Esse conflito entre os dois mundos, o do capital e o do trabalho, lembra a famosa imagem projetada por Waldemar Boff sobre o debate então ocorrido em Basiléia, Suíça, em 08.12.99, entre Leonardo Boff, teólogo da libertação e defensor histórico dos direitos dos oprimidos e Daniel Vasella, presidente mundial da Novartis, um mega-conglomerado da indústria químico-farmacêutica, tendo como mediador como mediador, Klaus Leisinger, um notável professor e tenaz batalhador do desenvolvimento sustentável, ao descrever: “Naquela noite, senti que tinha havido um grande encontro das águas. As águas turvas e profundas do sofrimento dos pobres e excluídos encontravam-se com as águas salgadas e turbulentas da batalha da produção e do mercado. Lembrei-me do encontro do Rio Solimões com o Rio Negro que depois vão engrossar o Rio Amazonas. No início as águas barrentas correm paralelas às águas claras, vendo-se nitidamente a linha que divide um rio do outro. Depois, mais adiante, há manchas enormes de águas turvas surgindo dentro do corpo das águas claras. Finalmente, as águas misturam-se de tal sorte que esquecem sua cor e sua história, para irmanadas encetarem sua caminhada rumo ao oceano comum. E quando o Amazonas, imenso e poderoso, chega ao encontro do Oceano Atlântico há inicialmente um embate espumarento que morre num abraço amoroso”.(Novos Horizontes de uma Civilização Global).
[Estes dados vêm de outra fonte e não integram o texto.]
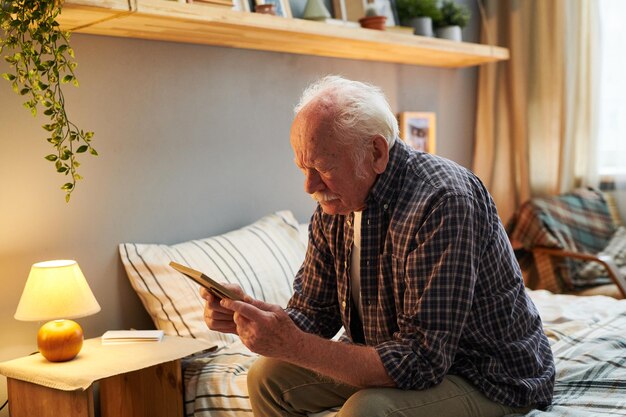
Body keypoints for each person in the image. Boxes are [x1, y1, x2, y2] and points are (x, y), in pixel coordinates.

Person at [201, 75, 555, 417]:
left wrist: (293, 344)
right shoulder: (335, 204)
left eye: (323, 167)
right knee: (267, 379)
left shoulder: (443, 201)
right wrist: (252, 314)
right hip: (400, 358)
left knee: (367, 410)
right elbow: (314, 313)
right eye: (302, 167)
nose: (309, 185)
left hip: (487, 373)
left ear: (376, 151)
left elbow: (422, 362)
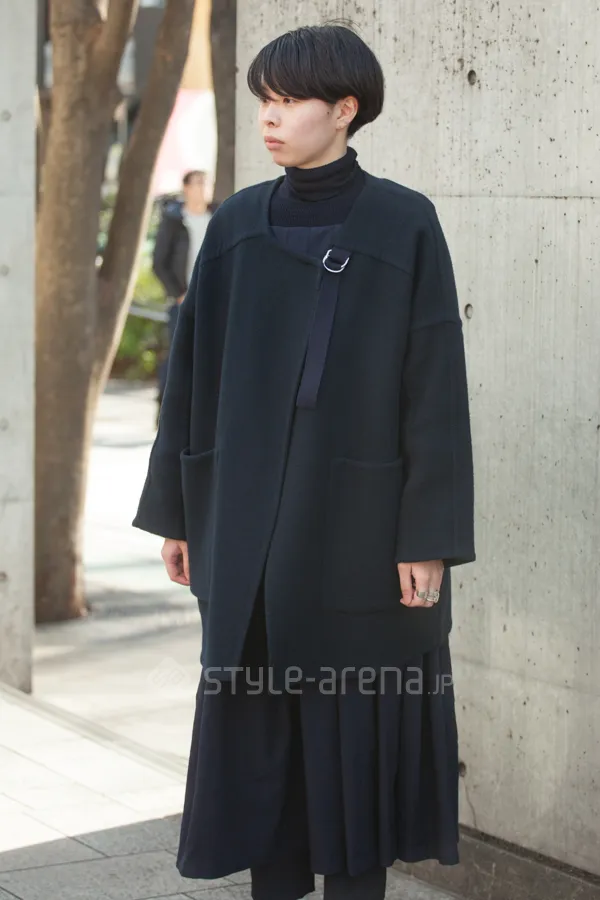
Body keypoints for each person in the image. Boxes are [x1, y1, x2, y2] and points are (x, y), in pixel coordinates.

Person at [133, 22, 475, 900]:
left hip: (363, 537)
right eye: (264, 101)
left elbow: (435, 388)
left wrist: (428, 537)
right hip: (243, 532)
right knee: (262, 755)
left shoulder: (404, 223)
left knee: (356, 744)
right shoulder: (236, 225)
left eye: (288, 102)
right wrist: (177, 512)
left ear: (346, 109)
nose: (269, 118)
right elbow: (189, 378)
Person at [152, 170, 213, 420]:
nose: (203, 188)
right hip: (183, 301)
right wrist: (178, 293)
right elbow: (159, 263)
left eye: (205, 183)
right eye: (198, 184)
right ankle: (166, 413)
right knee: (178, 356)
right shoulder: (174, 221)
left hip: (214, 301)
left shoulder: (218, 217)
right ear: (186, 188)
Também examinando esse mesmo cenário do conflito entre o capital e o trabalho, o lúcido professor da Universidade de Tóquio, Akihiko Tanaka, divide o mundo pós-Guerra Fria em três esferas: a esfera Caótica, a esfera Moderna e a esfera da Nova Idade Média. O critério para a sua classificação é o grau de maturidade da democracia e da economia de mercado. Akihiko discute a interdependência de várias forças, comparando o mundo contemporâneo — em que corporações, ONGs e outras instituições não-governamentais dos países industrialmente avançados, que controlam diretamente o desenvolvimento da comunidade internacional — com a Idade Média, quando os senhores feudais, a Igreja e os burgos exerciam o poder multilateralmente. (Akihiko Tanaka in Nova Idade Média, Nihon Keizai Shimbun-sha, 1996).

Fernando Catroga, escritor português é defensor de uma política educacional global que vise à construção de um Homem Novo ao longo de gerações, como uma garantia de uma nova ordem societária, pressupondo uma alteração total no plano institucional. Uma verdadeira revolução no plano institucional, especialmente como produtora e reprodutora dos novos ritos e valores da dignidade humana, baseados na ciência, na moral e na educação cívico-solidária. E num altruísmo socializante que necessita de ser pedagogicamente alimentado e cultivado desde a infância, onde a escola e a educação, como espaço de uma nova sociabilidade, desempenhem um elo, um elemento essencial, à preservação e garantia da vida. (Catroga, autor citado, O Republicanismo em Portugal, Coimbra, Coleção Estudos – 15, Faculdade de Letras da Universidade de Coimbra).

Assim, como Leonardo Boff e tantos outros pensadores humanistas da modernidade, defensores da prevalência do social em detrimento do mero interesse particular do lucro, entendemos deva ser o homem, o ser humano, a medida de todas as coisas, urgindo, pois, a unificação das forças vivas de cada nação para num trabalho unitário construamos um Estado Nacional que tenha como compromisso a promoção da solidariedade entre os cidadãos do mundo.

Um Estado que seja detentor de uma estrutura orgânica educacional completa do homem, onde prevaleça a Justiça, a Paz, perseguindo a retomada e o aceleramento de um desenvolvimento econômico sustentado e atendimento às necessidades gerais de seus cidadãos. Um buscar e assegurar a todos o pleno emprego, dignificando-se assim a pessoa humana, criando-se um mundo novo e possível, onde não haja desesperançados, desiludidos e excluídos.

Revista Consultor Jurídico, 7 de março de 2002.